What you should do: Drop every picture and give the entries back exactly.

Data:
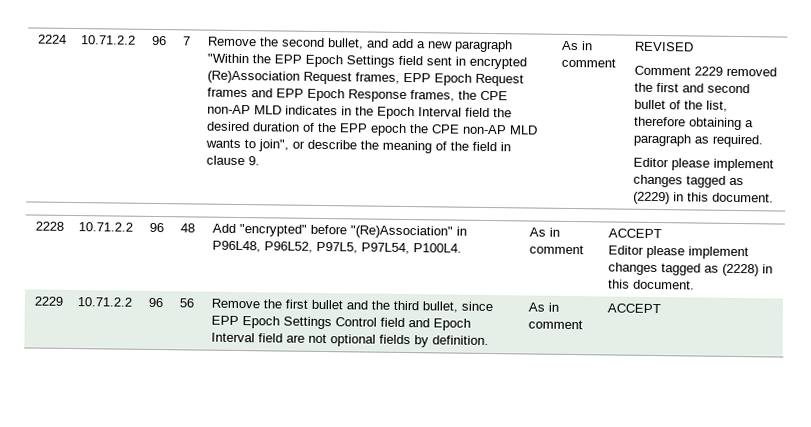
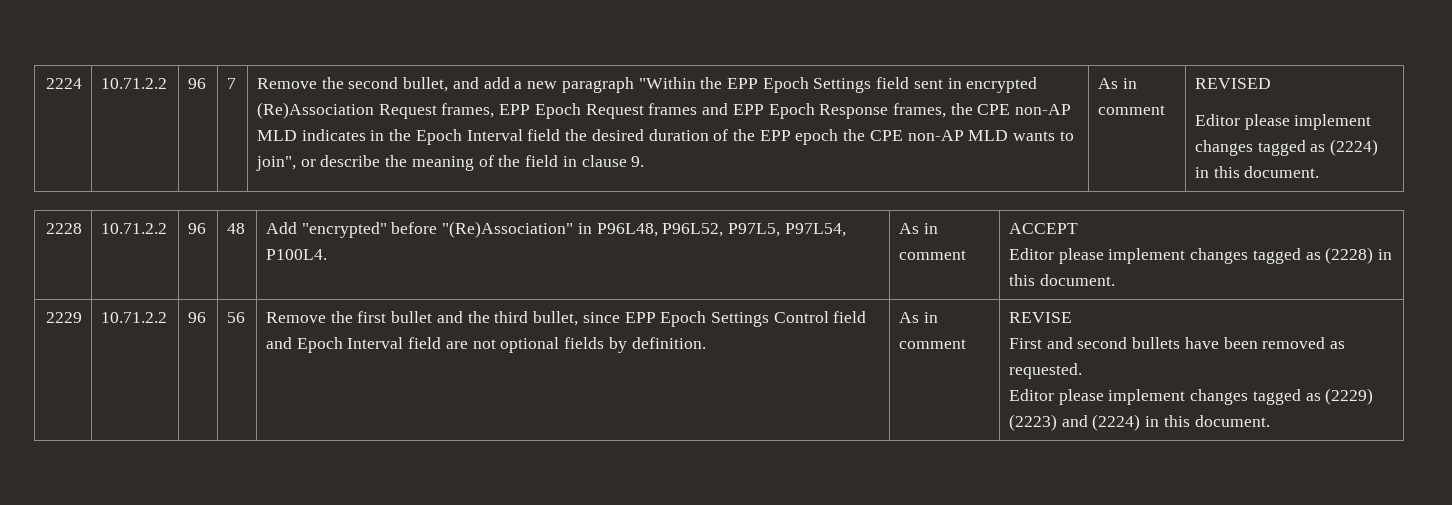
[634,65,778,77] [634,82,751,94] [634,99,729,112] [634,116,755,131] [633,133,764,148] [633,157,775,172] [633,174,745,188] [633,191,671,205] // Comment 2229 removed the first and second bullet of the list, therefore obtaining a paragraph as required. // Editor please implement changes tagged as (2229) -> [1195,114,1372,130] [1195,139,1379,156] // Editor please implement changes tagged as (2224)
[607,303,662,314] ACCEPT -> [1009,312,1073,323] [1009,337,1346,349] [1009,363,1083,379] [1009,388,1374,405] [1009,414,1270,431] REVISE // First and second bullets have been removed as requested. // Editor please implement changes tagged as (2229) (2223) and (2224) in this document.

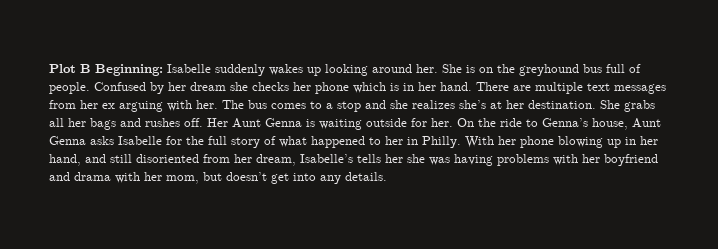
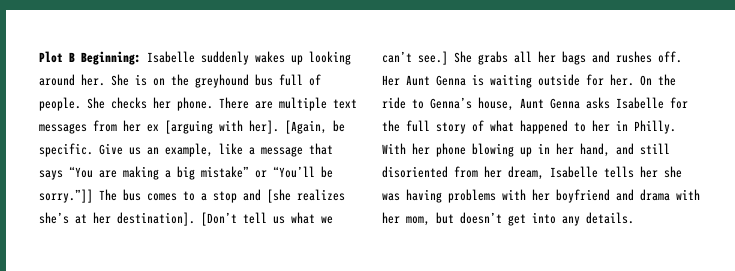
[94,82,472,94] Confused by her dream she checks her phone which is in her hand. -> [87,97,213,111] She checks her phone.
[119,100,218,112] arguing with her. -> [165,120,345,134] [39,143,333,157] [39,166,333,180] [39,189,93,203] [arguing with her]. [Again, be specific. Give us an example, like a message that says “You are making a big mistake” or “You’ll be sorry.”]]
[390,100,408,109] she -> [267,189,291,203] [she
[528,100,596,109] destination. -> [117,212,333,226] [382,51,448,65] destination]. [Don’t tell us what we can’t see.]
[300,154,353,163] Isabelle’s -> [550,166,598,178] Isabelle

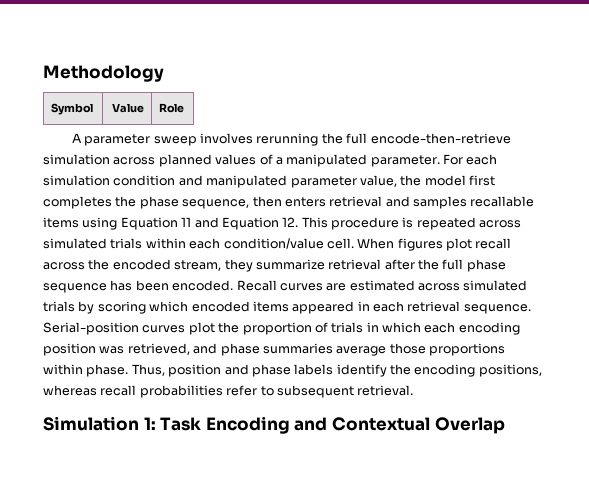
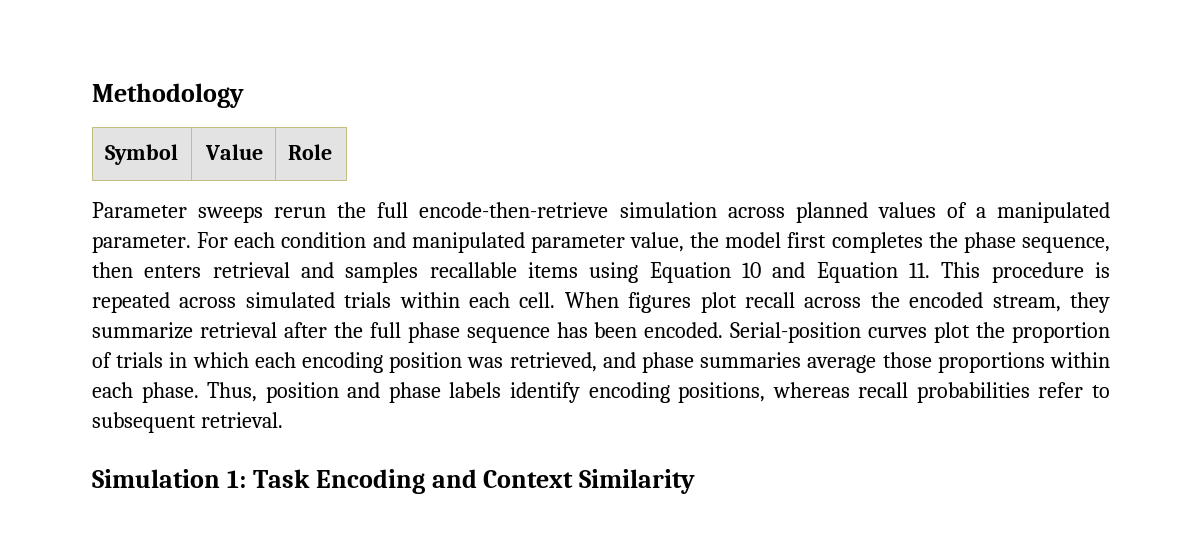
[71,133,319,146] A parameter sweep involves rerunning -> [92,202,327,223] Parameter sweeps rerun
[43,175,110,186] simulation -> (276, 240) none
[181,217,192,227] 11 -> [742,262,761,278] 10
[282,217,299,227] 12. -> [909,262,931,278] 11.
[223,238,324,249] condition/value -> (510, 300) none
[236,280,528,291] [43,301,531,314] Recall curves are estimated across simulated trials by scoring which encoded items appeared in each retrieval sequence. -> (724, 330) none
(83, 369) none -> [92,382,133,398] each
[390,364,411,375] the -> (580, 392) none
[331,417,505,434] Contextual Overlap -> [483,469,696,494] Context Similarity

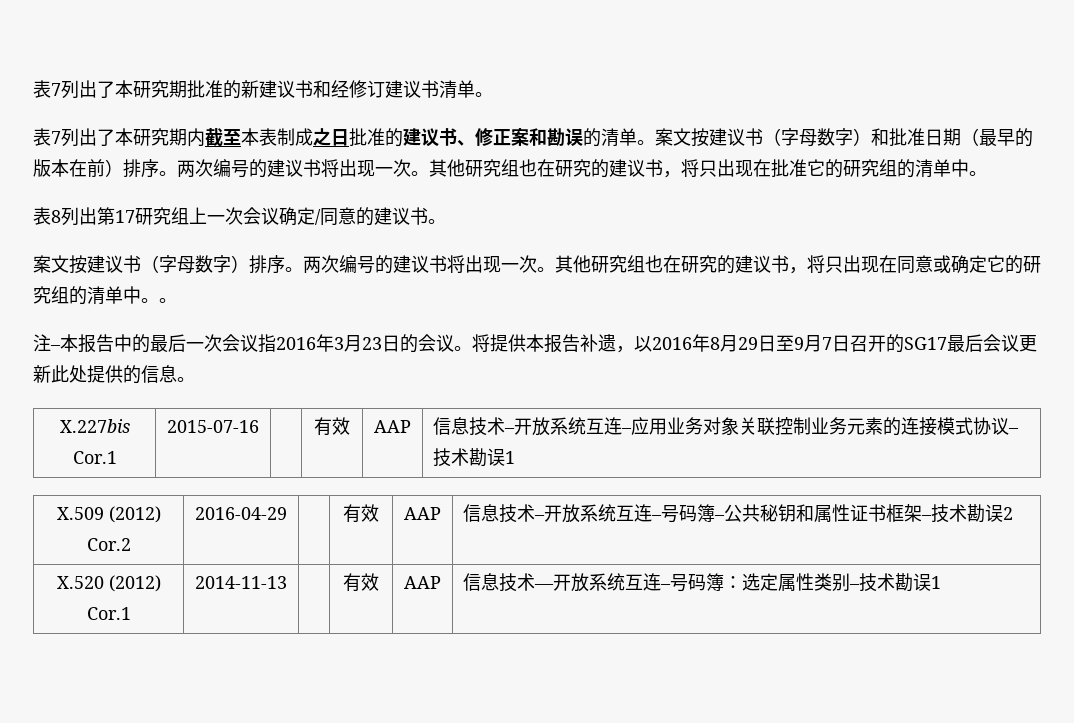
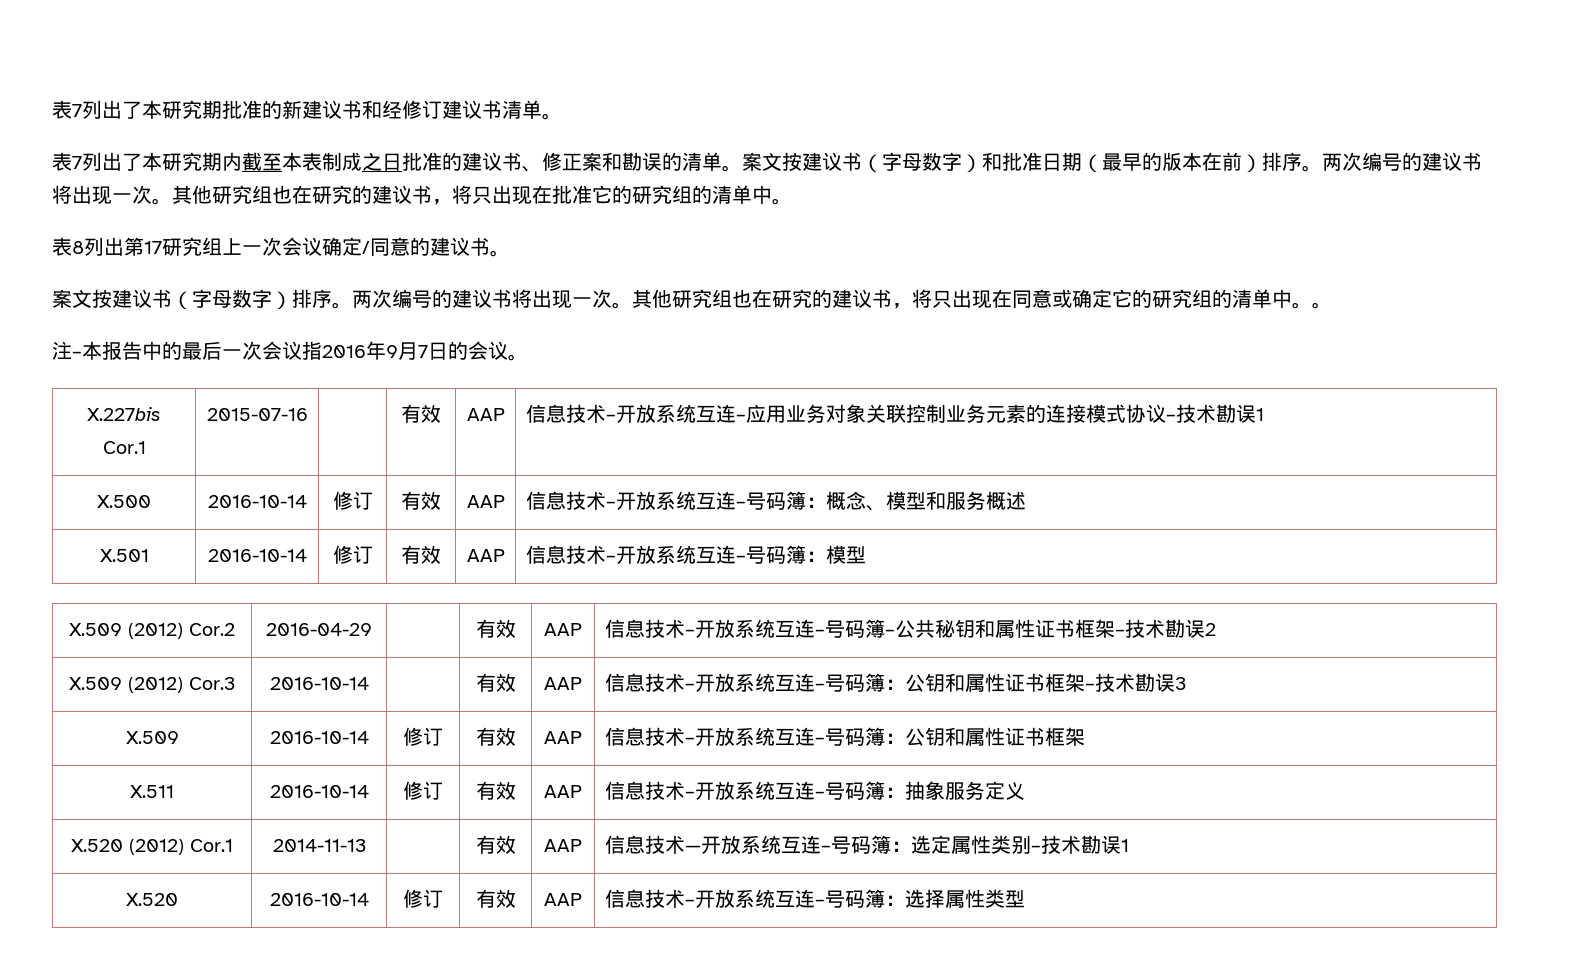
[334,335,382,352] 3月23 -> [386,342,428,360] 9月7
[472,334,1037,353] [33,365,195,384] 将提供本报告补遗，以2016年8月29日至9月7日召开的SG17最后会议更新此处提供的信息。 -> (528, 357) none
(515, 457) none -> [97,495,151,508] [207,495,307,508] [332,491,373,510] [401,491,441,510] [466,495,505,508] [525,491,1026,511] [99,549,149,562] [207,549,307,562] [332,545,373,564] [401,545,441,564] [466,549,505,562] [525,545,866,564] // X.500 | 2016-10-14 | 修订 | 有效 | AAP | 信息技术–开放系统互连–号码簿：概念、模型和服务概述 // X.501 | 2016-10-14 | 修订 | 有效 | AAP | 信息技术–开放系统互连–号码簿：模型
(1013, 513) none -> [69,677,235,693] [269,677,369,690] [475,673,516,692] [544,677,582,690] [604,673,1186,692] [125,731,179,744] [269,731,369,744] [403,727,443,746] [475,727,516,746] [544,731,582,744] [604,727,1085,746] [130,785,174,798] [269,785,369,798] [403,781,443,800] [475,781,516,800] [544,785,582,798] [604,781,1025,800] // X.509 (2012) Cor.3 | 2016-10-14 | | 有效 | AAP | 信息技术–开放系统互连–号码簿：公钥和属性证书框架–技术勘误3 // X.509 | 2016-10-14 | 修订 | 有效 | AAP | 信息技术–开放系统互连–号码簿：公钥和属性证书框架 // X.511 | 2016-10-14 | 修订 | 有效 | AAP | 信息技术–开放系统互连–号码簿：抽象服务定义
(941, 582) none -> [126,893,178,906] [269,893,369,906] [403,889,443,908] [475,889,516,908] [544,893,582,906] [604,889,1025,908] // X.520 | 2016-10-14 | 修订 | 有效 | AAP | 信息技术–开放系统互连–号码簿：选择属性类型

Solution to the problem:
[634,65,778,77] [634,82,751,94] [634,99,729,112] [634,116,755,131] [633,133,764,148] [633,157,775,172] [633,174,745,188] [633,191,671,205] // Comment 2229 removed the first and second bullet of the list, therefore obtaining a paragraph as required. // Editor please implement changes tagged as (2229) -> [1195,114,1372,130] [1195,139,1379,156] // Editor please implement changes tagged as (2224)
[607,303,662,314] ACCEPT -> [1009,312,1073,323] [1009,337,1346,349] [1009,363,1083,379] [1009,388,1374,405] [1009,414,1270,431] REVISE // First and second bullets have been removed as requested. // Editor please implement changes tagged as (2229) (2223) and (2224) in this document.

[94,82,472,94] Confused by her dream she checks her phone which is in her hand. -> [87,97,213,111] She checks her phone.
[119,100,218,112] arguing with her. -> [165,120,345,134] [39,143,333,157] [39,166,333,180] [39,189,93,203] [arguing with her]. [Again, be specific. Give us an example, like a message that says “You are making a big mistake” or “You’ll be sorry.”]]
[390,100,408,109] she -> [267,189,291,203] [she
[528,100,596,109] destination. -> [117,212,333,226] [382,51,448,65] destination]. [Don’t tell us what we can’t see.]
[300,154,353,163] Isabelle’s -> [550,166,598,178] Isabelle

[71,133,319,146] A parameter sweep involves rerunning -> [92,202,327,223] Parameter sweeps rerun
[43,175,110,186] simulation -> (276, 240) none
[181,217,192,227] 11 -> [742,262,761,278] 10
[282,217,299,227] 12. -> [909,262,931,278] 11.
[223,238,324,249] condition/value -> (510, 300) none
[236,280,528,291] [43,301,531,314] Recall curves are estimated across simulated trials by scoring which encoded items appeared in each retrieval sequence. -> (724, 330) none
(83, 369) none -> [92,382,133,398] each
[390,364,411,375] the -> (580, 392) none
[331,417,505,434] Contextual Overlap -> [483,469,696,494] Context Similarity

[334,335,382,352] 3月23 -> [386,342,428,360] 9月7
[472,334,1037,353] [33,365,195,384] 将提供本报告补遗，以2016年8月29日至9月7日召开的SG17最后会议更新此处提供的信息。 -> (528, 357) none
(515, 457) none -> [97,495,151,508] [207,495,307,508] [332,491,373,510] [401,491,441,510] [466,495,505,508] [525,491,1026,511] [99,549,149,562] [207,549,307,562] [332,545,373,564] [401,545,441,564] [466,549,505,562] [525,545,866,564] // X.500 | 2016-10-14 | 修订 | 有效 | AAP | 信息技术–开放系统互连–号码簿：概念、模型和服务概述 // X.501 | 2016-10-14 | 修订 | 有效 | AAP | 信息技术–开放系统互连–号码簿：模型
(1013, 513) none -> [69,677,235,693] [269,677,369,690] [475,673,516,692] [544,677,582,690] [604,673,1186,692] [125,731,179,744] [269,731,369,744] [403,727,443,746] [475,727,516,746] [544,731,582,744] [604,727,1085,746] [130,785,174,798] [269,785,369,798] [403,781,443,800] [475,781,516,800] [544,785,582,798] [604,781,1025,800] // X.509 (2012) Cor.3 | 2016-10-14 | | 有效 | AAP | 信息技术–开放系统互连–号码簿：公钥和属性证书框架–技术勘误3 // X.509 | 2016-10-14 | 修订 | 有效 | AAP | 信息技术–开放系统互连–号码簿：公钥和属性证书框架 // X.511 | 2016-10-14 | 修订 | 有效 | AAP | 信息技术–开放系统互连–号码簿：抽象服务定义
(941, 582) none -> [126,893,178,906] [269,893,369,906] [403,889,443,908] [475,889,516,908] [544,893,582,906] [604,889,1025,908] // X.520 | 2016-10-14 | 修订 | 有效 | AAP | 信息技术–开放系统互连–号码簿：选择属性类型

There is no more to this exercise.